For ordinary synchronous calls, that signed identity can travel with the request. The agent-backed tool might call a service that needs to know the user's current capabilities before returning data. The service mesh asks the authorization data plane to validate the token and resolve the user's current capabilities.

The downstream service still owns the final authorization decision: whether this user can view this resource, update it, trigger the operation, or violate some highly opinionated NoPineapplesOnPizzaOrders policy. User Identity Delegation does not decide every service's policy. It gives that service verified user context to evaluate its own policy.

Token Exchange Preserves Both Identities

Some delegated work does not fit into one short request. An agent may need to continue after the original session has ended, poll for status, update a ticket, prepare a pull request, or perform follow-up work. That work may happen after the original signed-in request has ended, and the software actor doing the work should still act on behalf of the user that started the automation.

That is where the token exchange comes in.

_EXERCISES TO COMPLETE_
A - Answer these questions using the passage on user identity delegation, one answer per line, marked (i), (ii), (iii):
(i) What does the service mesh ask the authorization data plane to do?
(ii) What owns the final authorization decision?
(iii) According to the heading, what does token exchange preserve?
B - Transcribe the passage on user identity delegation between "For ordinary synchronous" and "its own policy.", inclusive.
C - Write the next part of the passage on user identity delegation, picking up after its final sentence.
The rows that follow are drawn from a different source.

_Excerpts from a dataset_
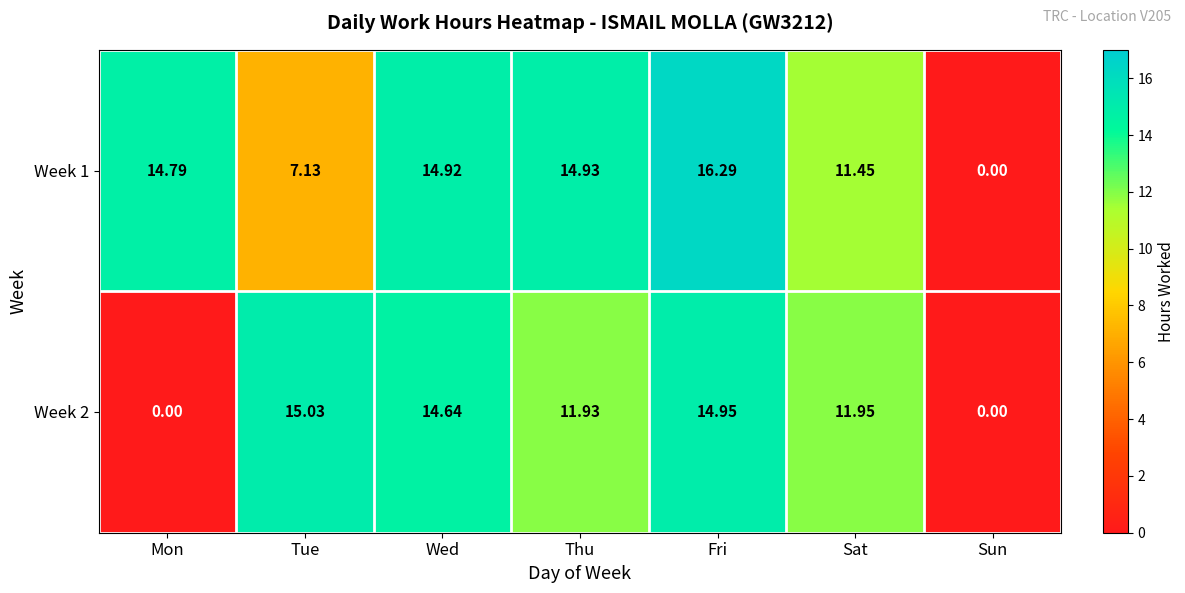

Which label corresponds to the largest value in the chart?

Fri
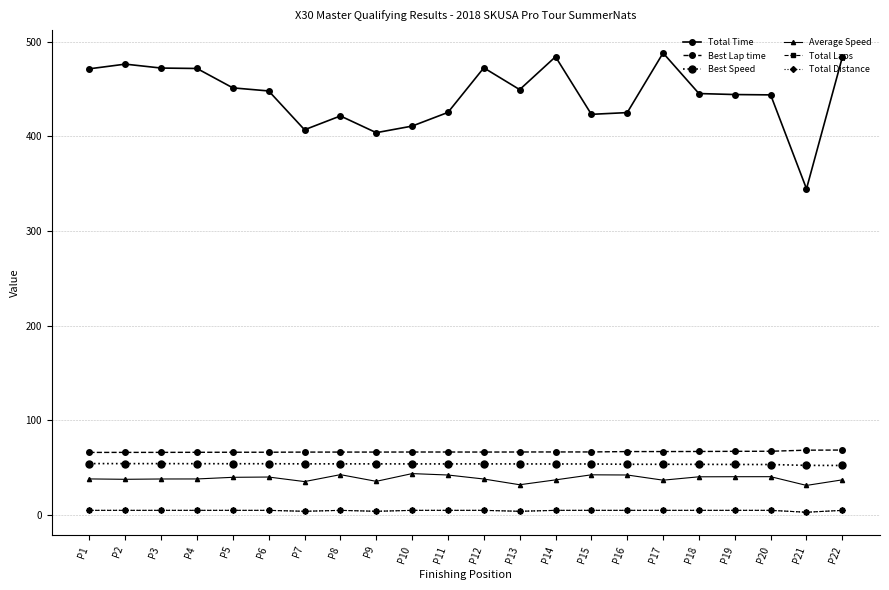

Is this an area chart (filled region under the line)?

No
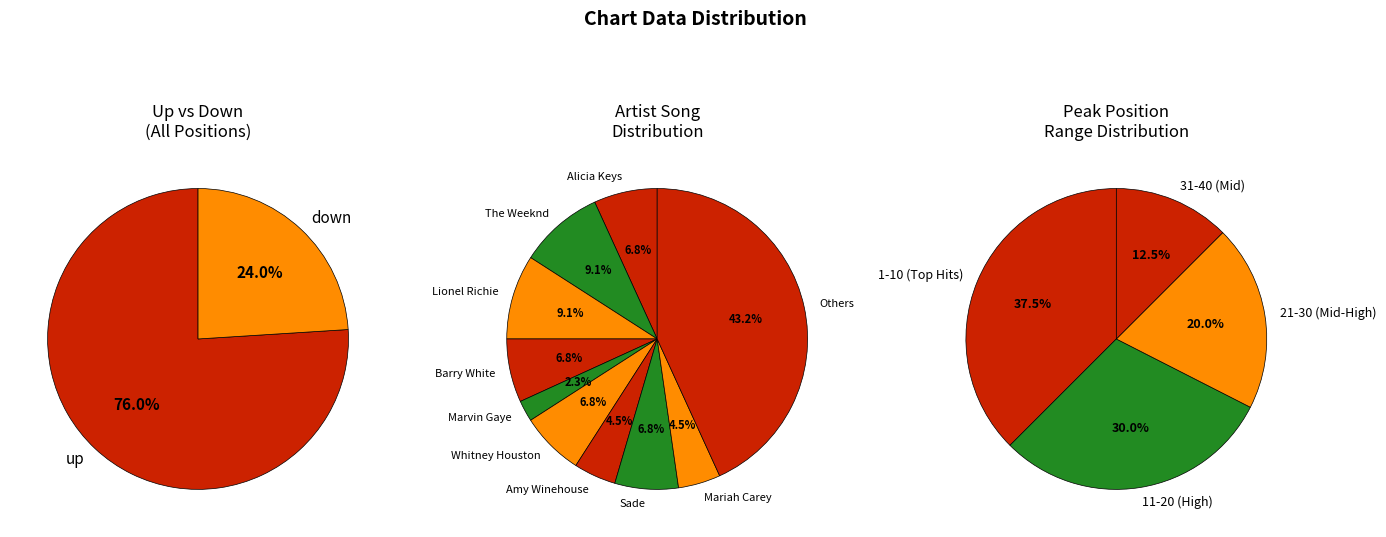

What is the largest slice in the pie chart?

up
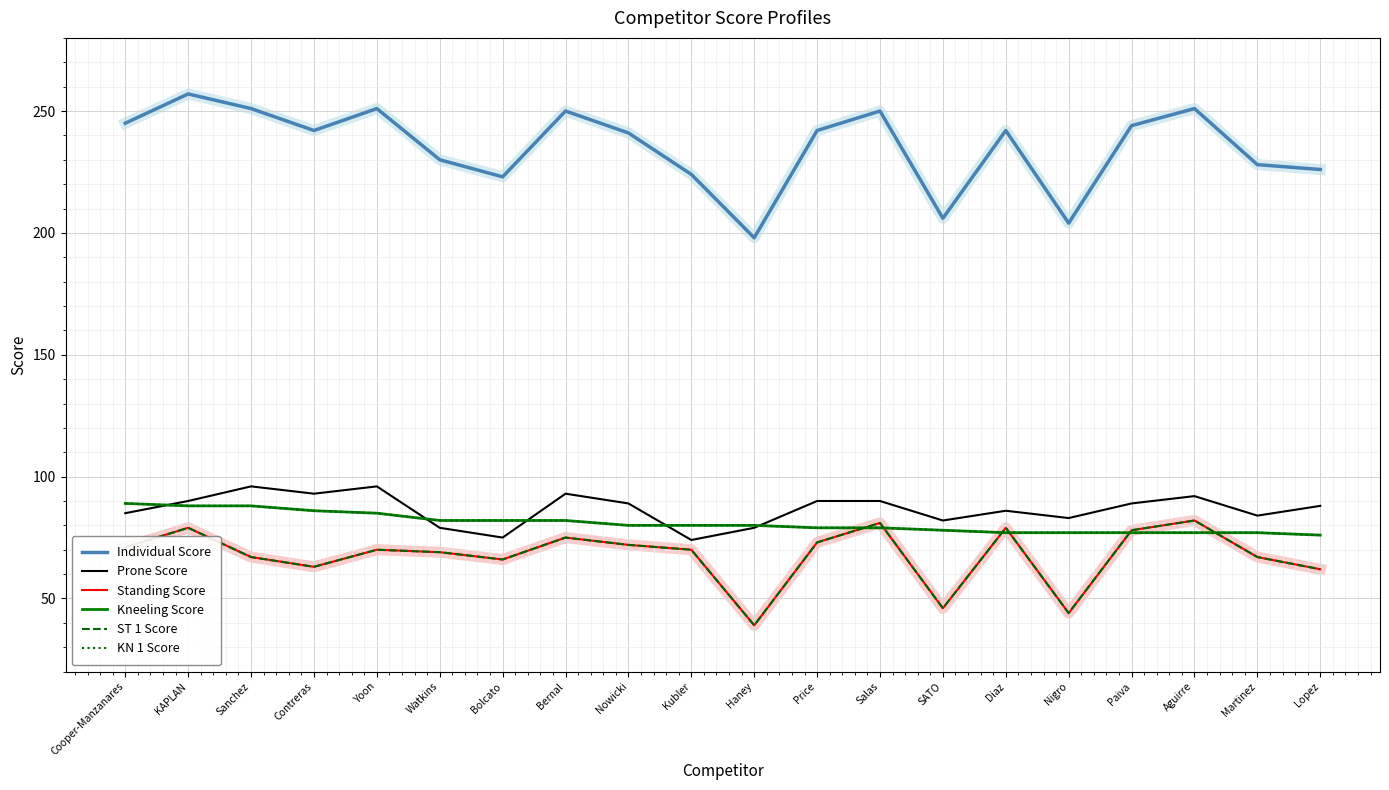

Is this an area chart (filled region under the line)?

No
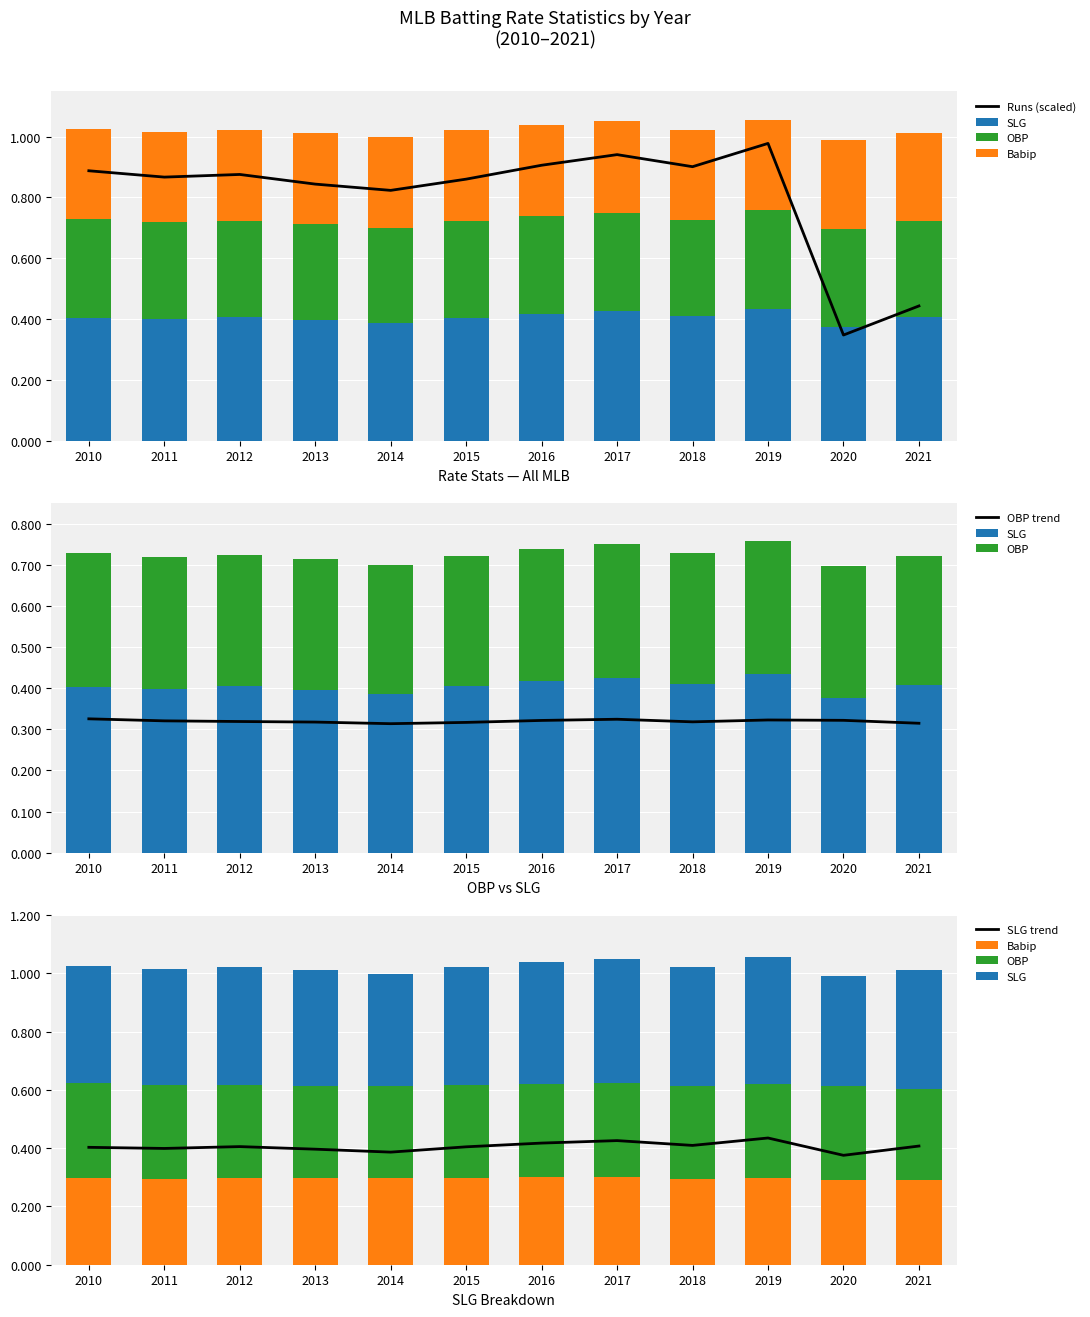

At 2016, list the series in order from smallest to largest.

Babip, OBP trend, OBP, SLG, SLG trend, Runs (scaled)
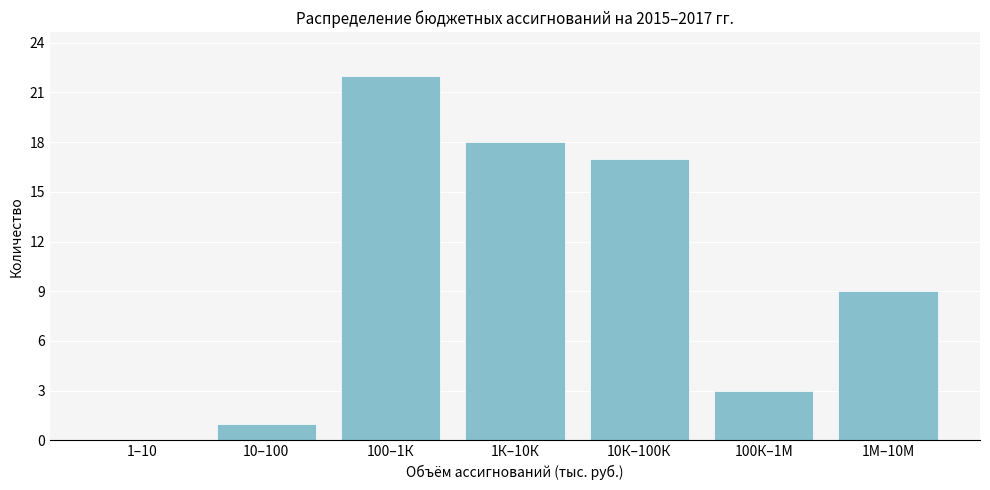

Reading left to right, list all the values displayed in this chart.

1–10=0	10–100=1	100–1К=22	1К–10К=18	10К–100К=17	100К–1М=3	1М–10М=9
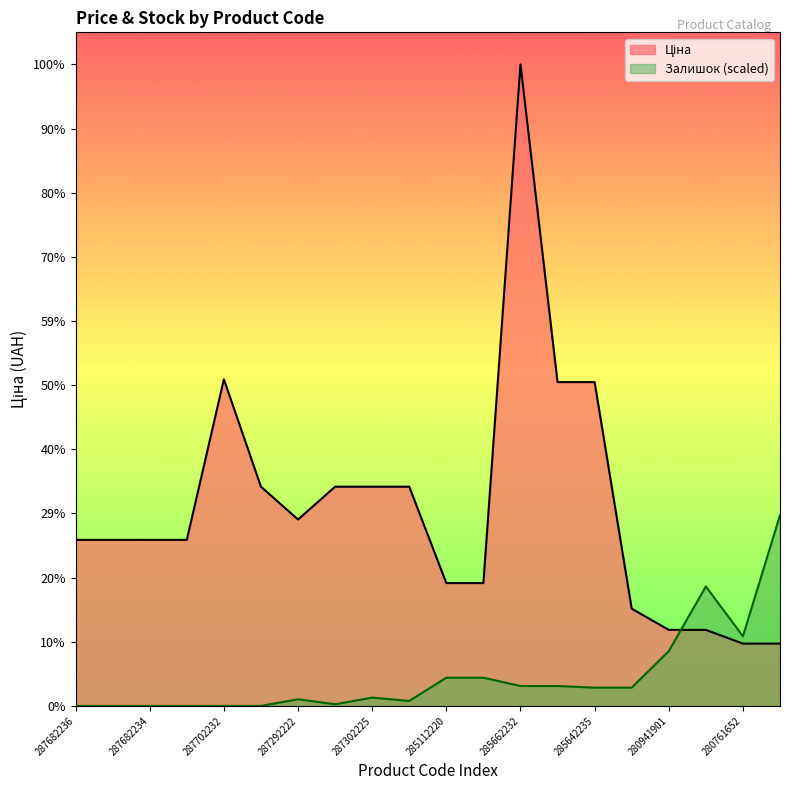

Is it true that Залишок equals 4953.2 at 280941901?

True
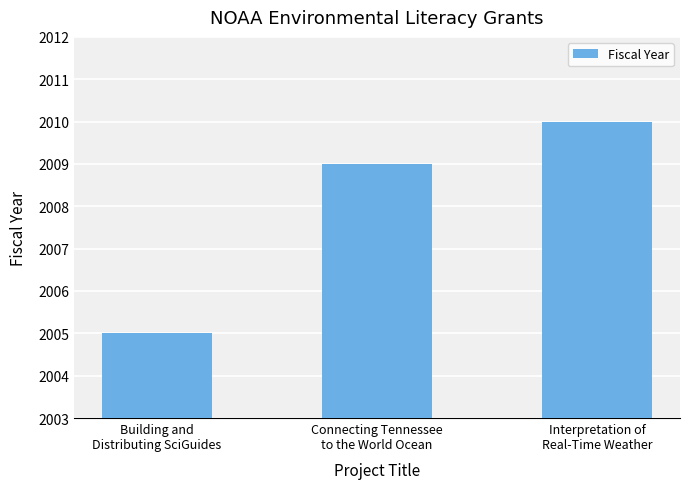

The chart shows a value of 537 at Connecting Tennessee
to the World Ocean. True or false?

False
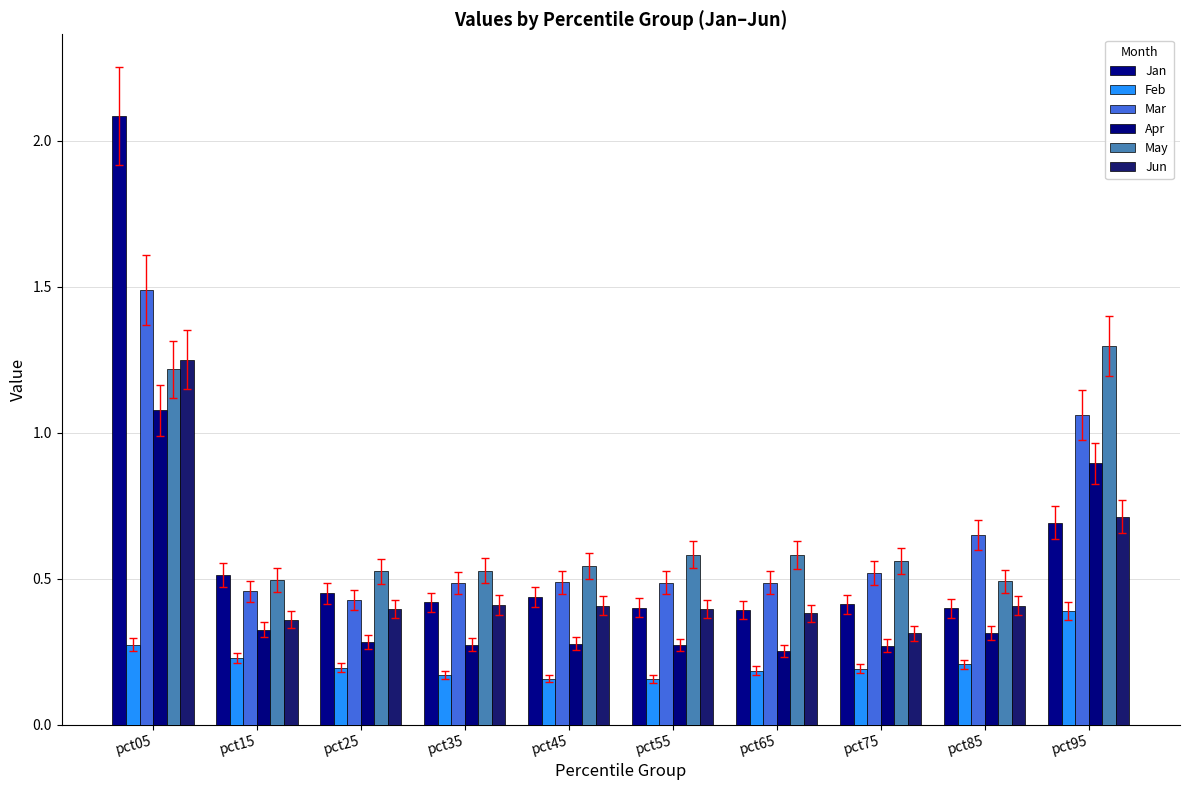

At how many categories does at least one series exceed 1?

2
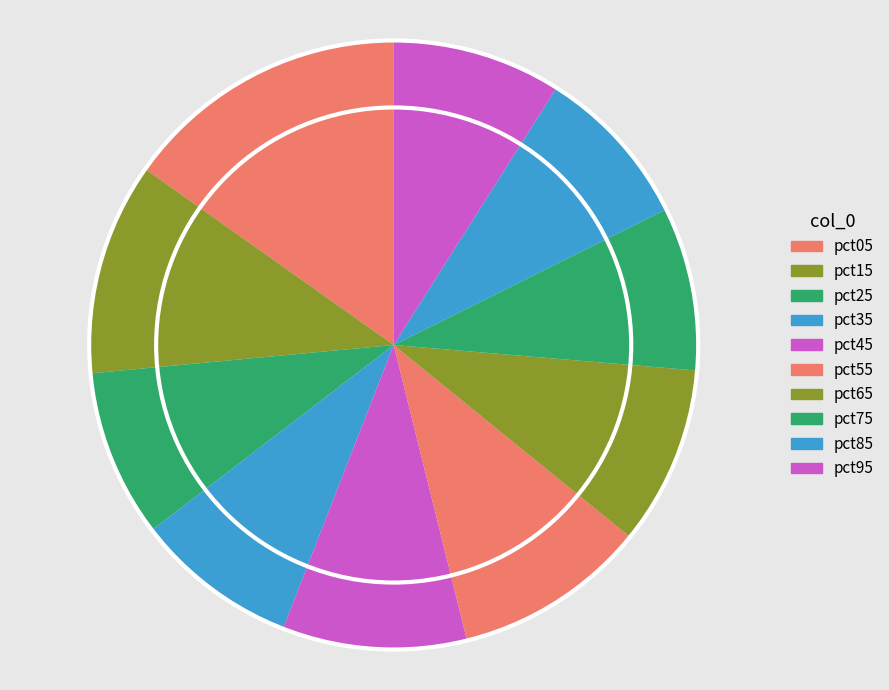

Count the number of slices in the pie.

10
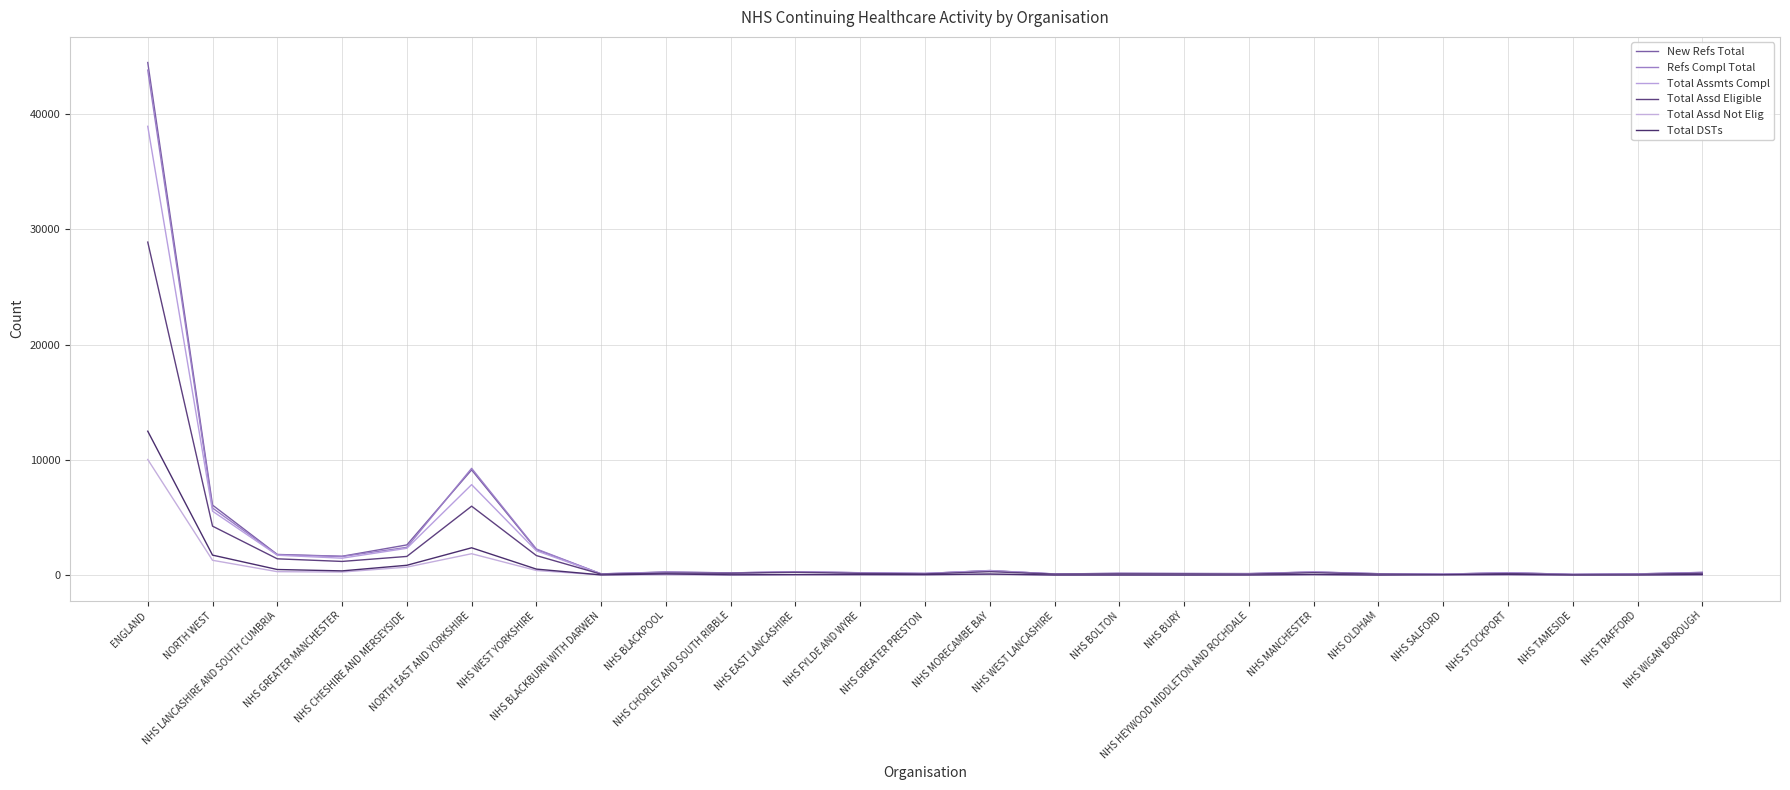

At which label is Total Assmts Compl closest to 19507?

NORTH EAST AND YORKSHIRE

_ANSWERS BY TASK_
A -
(i) Validate the token and resolve the user's current capabilities.
(ii) The downstream service.
(iii) Both identities.

B -
For ordinary synchronous calls, that signed identity can travel with the request. The agent-backed tool might call a service that needs to know the user's current capabilities before returning data. The service mesh asks the authorization data plane to validate the token and resolve the user's current capabilities.

The downstream service still owns the final authorization decision: whether this user can view this resource, update it, trigger the operation, or violate some highly opinionated NoPineapplesOnPizzaOrders policy. User Identity Delegation does not decide every service's policy. It gives that service verified user context to evaluate its own policy.

C -
Sequence diagram: the agent-backed tool exchanges the short-lived user identity JWT for a delegated token; the token exchange checks the consent control plane and returns a delegated token with actor attribution; the tool calls the downstream service with that token; and the authorization data plane validates it, reads current consent state, and returns the subject, actor, and effective delegated capabilities before the service applies its own policy.
Figure 2: For work that outlives one request, the token exchange converts the user identity JWT into a delegated token with actor attribution, bounded by the user's consent.

The token exchange turns the short-lived user identity token into delegated authority with actor attribution. Depending on the shape of the caller, that exchange can use standard OAuth flows such as OAuth 2.0 Token Exchange for service-to-service flows, Authorization Code with PKCE for user-facing apps, Device Authorization for CLIs and headless tools, and refresh tokens for renewal. It's worth noting that token renewal refreshes require capability and consent validation before completion.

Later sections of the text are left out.